Avec son mordant habituel, Amy Poehler a blagué sur l’absence d’animateur, le retrait de la catégorie du Film populaire de l’année et la volte-face de l’Académie au sujet de la remise de prix au cours des pauses publicitaires.
«Bienvenue à la millionième soirée des Oscars, a pour sa part lancé Tina Fey.

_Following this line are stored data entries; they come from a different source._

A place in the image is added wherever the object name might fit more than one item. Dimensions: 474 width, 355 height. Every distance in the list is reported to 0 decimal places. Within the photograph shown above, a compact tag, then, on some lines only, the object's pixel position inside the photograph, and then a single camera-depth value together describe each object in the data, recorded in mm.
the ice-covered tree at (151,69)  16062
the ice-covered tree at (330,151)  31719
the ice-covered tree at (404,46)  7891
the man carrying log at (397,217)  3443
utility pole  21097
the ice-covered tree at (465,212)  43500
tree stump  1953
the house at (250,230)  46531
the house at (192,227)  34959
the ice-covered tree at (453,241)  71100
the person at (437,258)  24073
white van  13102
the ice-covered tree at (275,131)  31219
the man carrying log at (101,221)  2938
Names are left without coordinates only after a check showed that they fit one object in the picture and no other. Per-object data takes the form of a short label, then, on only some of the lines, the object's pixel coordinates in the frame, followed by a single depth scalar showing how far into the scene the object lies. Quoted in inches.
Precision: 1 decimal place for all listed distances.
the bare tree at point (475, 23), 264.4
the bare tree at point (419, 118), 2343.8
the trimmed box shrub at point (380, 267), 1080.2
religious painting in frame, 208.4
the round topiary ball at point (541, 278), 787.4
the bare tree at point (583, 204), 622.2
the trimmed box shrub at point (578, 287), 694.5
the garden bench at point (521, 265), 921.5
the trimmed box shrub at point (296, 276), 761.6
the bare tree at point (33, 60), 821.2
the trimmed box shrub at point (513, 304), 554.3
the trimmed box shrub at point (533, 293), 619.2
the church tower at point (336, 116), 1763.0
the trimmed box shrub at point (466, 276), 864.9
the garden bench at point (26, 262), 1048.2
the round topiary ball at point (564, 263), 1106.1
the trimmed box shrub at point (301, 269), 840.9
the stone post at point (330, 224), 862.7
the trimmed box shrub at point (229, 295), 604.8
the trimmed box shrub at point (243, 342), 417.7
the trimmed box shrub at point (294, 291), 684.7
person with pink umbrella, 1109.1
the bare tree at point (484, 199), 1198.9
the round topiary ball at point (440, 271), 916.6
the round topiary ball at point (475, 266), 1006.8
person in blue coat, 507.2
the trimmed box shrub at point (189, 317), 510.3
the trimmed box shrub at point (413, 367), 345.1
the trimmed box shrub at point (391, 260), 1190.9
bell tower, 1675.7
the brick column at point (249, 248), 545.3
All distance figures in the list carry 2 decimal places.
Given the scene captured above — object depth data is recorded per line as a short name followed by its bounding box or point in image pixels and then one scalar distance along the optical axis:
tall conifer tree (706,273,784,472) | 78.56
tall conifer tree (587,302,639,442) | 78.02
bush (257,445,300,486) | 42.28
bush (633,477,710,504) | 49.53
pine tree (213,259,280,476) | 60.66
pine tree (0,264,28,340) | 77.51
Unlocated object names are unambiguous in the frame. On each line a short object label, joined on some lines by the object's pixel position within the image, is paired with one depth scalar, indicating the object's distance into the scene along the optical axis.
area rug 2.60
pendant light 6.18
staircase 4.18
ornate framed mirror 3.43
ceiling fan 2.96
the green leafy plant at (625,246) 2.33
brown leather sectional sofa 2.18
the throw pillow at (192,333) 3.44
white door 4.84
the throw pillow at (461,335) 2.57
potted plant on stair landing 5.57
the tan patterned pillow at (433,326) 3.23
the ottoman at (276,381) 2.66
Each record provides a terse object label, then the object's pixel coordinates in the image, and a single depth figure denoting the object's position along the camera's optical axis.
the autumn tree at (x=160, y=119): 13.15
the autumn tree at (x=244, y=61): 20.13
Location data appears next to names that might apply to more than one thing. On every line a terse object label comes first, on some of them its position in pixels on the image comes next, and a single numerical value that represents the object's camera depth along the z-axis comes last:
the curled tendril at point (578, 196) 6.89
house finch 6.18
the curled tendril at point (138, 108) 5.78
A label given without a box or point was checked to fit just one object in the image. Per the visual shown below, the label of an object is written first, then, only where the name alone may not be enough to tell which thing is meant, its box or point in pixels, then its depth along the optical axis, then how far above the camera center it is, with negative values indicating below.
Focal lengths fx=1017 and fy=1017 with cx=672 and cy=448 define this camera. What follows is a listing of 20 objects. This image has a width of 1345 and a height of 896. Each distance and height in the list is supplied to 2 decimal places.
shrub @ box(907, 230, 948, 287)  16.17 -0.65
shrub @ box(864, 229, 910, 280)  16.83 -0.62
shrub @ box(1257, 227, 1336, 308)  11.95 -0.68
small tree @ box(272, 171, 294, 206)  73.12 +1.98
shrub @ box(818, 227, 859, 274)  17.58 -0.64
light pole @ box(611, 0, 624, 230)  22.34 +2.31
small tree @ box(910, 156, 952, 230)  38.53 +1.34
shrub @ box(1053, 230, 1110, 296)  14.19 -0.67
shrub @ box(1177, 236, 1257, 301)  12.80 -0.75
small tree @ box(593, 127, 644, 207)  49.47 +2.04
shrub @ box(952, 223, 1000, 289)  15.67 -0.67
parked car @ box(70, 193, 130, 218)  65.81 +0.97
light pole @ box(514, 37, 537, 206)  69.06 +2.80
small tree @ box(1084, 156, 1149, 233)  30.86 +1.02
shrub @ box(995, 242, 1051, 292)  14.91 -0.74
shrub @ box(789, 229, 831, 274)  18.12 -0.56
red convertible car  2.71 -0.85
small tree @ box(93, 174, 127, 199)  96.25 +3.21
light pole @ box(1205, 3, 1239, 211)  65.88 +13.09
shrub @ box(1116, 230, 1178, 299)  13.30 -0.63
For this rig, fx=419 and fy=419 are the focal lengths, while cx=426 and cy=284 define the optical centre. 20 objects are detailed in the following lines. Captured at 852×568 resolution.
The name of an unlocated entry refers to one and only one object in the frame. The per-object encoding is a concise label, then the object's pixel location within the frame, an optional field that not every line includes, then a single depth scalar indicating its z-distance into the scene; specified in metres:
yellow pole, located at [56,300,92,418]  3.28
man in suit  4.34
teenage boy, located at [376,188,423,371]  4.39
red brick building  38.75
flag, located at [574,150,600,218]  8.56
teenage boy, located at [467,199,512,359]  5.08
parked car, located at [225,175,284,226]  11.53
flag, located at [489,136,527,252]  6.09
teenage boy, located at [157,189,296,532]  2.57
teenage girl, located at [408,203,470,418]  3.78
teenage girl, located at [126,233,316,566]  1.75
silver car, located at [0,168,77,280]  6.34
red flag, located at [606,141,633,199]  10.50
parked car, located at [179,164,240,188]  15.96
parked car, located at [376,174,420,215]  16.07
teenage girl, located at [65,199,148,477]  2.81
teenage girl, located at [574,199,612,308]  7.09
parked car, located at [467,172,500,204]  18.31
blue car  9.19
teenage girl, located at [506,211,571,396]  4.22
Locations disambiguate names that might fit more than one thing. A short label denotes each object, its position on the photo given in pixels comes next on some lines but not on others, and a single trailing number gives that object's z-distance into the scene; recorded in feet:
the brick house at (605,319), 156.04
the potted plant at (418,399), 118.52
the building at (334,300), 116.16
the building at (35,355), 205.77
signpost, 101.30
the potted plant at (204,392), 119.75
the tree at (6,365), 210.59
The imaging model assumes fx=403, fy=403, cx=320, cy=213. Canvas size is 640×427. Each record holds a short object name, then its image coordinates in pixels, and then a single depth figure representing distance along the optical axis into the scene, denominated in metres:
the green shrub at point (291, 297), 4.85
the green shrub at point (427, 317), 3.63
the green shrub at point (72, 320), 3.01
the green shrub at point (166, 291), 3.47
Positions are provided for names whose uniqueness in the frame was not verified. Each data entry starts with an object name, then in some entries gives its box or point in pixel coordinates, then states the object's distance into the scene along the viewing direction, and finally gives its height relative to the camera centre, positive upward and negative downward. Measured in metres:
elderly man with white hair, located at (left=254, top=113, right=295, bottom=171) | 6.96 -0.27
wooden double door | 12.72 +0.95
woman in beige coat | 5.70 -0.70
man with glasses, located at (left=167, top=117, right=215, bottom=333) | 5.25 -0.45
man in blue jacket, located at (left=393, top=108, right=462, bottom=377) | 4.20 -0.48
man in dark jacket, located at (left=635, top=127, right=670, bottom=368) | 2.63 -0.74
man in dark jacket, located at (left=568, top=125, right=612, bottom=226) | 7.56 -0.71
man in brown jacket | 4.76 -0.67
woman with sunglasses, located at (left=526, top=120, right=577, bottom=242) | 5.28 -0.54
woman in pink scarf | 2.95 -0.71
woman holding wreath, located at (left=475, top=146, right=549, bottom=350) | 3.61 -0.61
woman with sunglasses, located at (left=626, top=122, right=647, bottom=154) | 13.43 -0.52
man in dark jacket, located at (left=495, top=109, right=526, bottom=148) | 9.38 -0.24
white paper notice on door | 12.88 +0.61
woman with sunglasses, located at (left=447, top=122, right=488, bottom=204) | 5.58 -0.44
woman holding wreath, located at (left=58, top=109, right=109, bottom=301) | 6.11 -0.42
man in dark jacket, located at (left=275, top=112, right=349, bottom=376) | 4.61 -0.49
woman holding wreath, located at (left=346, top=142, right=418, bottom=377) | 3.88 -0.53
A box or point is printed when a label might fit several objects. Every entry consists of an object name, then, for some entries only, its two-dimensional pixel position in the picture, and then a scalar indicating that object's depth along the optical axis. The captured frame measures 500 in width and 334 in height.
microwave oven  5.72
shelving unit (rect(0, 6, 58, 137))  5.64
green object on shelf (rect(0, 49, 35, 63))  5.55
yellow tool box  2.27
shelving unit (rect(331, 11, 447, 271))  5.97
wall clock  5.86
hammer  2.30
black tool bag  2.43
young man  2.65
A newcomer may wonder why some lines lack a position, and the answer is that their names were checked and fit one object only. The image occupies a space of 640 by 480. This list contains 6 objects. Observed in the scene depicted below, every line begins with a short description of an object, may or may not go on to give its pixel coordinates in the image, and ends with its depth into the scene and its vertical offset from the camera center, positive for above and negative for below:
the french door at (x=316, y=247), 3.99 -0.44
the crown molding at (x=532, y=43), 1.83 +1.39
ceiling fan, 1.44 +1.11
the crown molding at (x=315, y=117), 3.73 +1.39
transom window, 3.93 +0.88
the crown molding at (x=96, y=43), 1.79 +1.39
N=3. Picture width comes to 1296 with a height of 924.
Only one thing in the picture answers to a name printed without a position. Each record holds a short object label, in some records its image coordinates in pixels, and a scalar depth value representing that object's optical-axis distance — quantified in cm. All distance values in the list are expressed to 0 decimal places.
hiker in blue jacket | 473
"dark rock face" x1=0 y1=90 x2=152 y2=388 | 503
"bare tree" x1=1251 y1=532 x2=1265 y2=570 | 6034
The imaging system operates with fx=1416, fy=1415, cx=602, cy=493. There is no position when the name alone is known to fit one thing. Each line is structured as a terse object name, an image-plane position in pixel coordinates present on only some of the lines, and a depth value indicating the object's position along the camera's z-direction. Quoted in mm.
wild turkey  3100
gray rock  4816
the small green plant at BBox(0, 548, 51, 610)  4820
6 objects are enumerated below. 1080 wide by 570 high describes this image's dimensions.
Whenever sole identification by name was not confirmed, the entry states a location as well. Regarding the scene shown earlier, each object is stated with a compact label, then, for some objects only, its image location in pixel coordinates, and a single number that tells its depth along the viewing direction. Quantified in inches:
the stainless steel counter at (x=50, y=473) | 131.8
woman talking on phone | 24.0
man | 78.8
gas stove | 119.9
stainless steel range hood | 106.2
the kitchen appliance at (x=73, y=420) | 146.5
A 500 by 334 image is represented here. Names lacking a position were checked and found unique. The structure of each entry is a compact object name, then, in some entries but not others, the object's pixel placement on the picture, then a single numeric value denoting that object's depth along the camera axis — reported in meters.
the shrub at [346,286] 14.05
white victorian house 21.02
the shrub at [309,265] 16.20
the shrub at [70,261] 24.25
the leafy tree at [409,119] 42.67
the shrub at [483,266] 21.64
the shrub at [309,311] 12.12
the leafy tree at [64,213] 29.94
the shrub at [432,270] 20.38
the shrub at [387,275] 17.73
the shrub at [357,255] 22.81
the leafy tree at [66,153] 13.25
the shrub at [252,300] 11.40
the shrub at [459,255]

Il n’y a pas d’animateur, mais nous resterons ici un peu trop longtemps pour que les gens pensent demain que nous avons animé l’événement.» On souhaite la revoir à ce poste l’an prochain, en compagnie de ses ex-collègues de SNL.
Franchement amusants dans leurs costumes ultra-flamboyants inspirés de The Favourite, Brian Tyree Henry et Melissa McCarthy (qui portait une cape ornée de dizaines de lapins en peluche) se sont démarqués par leur présentation courte et punchée pour le prix… des Meilleurs costumes, remporté par Black Panther.
Contrairement à l’éclatante soirée des Grammy d’il y a deux semaines, les performances musicales ont toutes donné dans la sobriété. Il a fallu Lady Gaga et Bradley Cooper pour nous réveiller en fin de gala : ils ont chanté In The Shallow en se dévorant des yeux.
La chanteuse était émue aux larmes en remportant le prix de la Meilleure chanson originale pour A Star Is Born. «Bradley, personne sur terre n’aurait pu chanter cette chanson avec moi, sauf toi», a-t-elle lancé à son partenaire de jeu et réalisateur, avant de terminer ses remerciements sur une note d’espoir : «L’important n’est pas de gagner, mais de ne jamais abandonner.»
Les principaux lauréats
Meilleur film: Green Book
Meilleure réalisation: Alfonso Cuarón – Roma
Meilleur acteur: Rami Malek – Bohemian Rhapsody
Meilleure actrice: Olivia Colman – The Favourite
Meilleur acteur dans un second rôle: Mahershala Ali – Green Book
Meilleure actrice dans un second rôle: Regina King – If Beale Street Could Talk
Meilleur film d’animation: Spider-Man: Into The Spider-Verse
Meilleur film documentaire: Free Solo
Meilleur film en langue étrangère: Roma
Meilleur scénario original: Green Book
Meilleur scénario adapté: BlacKkKlansman
Meilleure direction photo: Roma
Meilleur montage: Bohemian Rhapsody
Meilleure chanson originale: Shallow de A Star Is Born
Meilleure musique de film: Black Panther – Ludwig Göransson
Meilleur court métrage de fiction: Skin
Meilleur court métrage documentaire: Period. End of Sentence.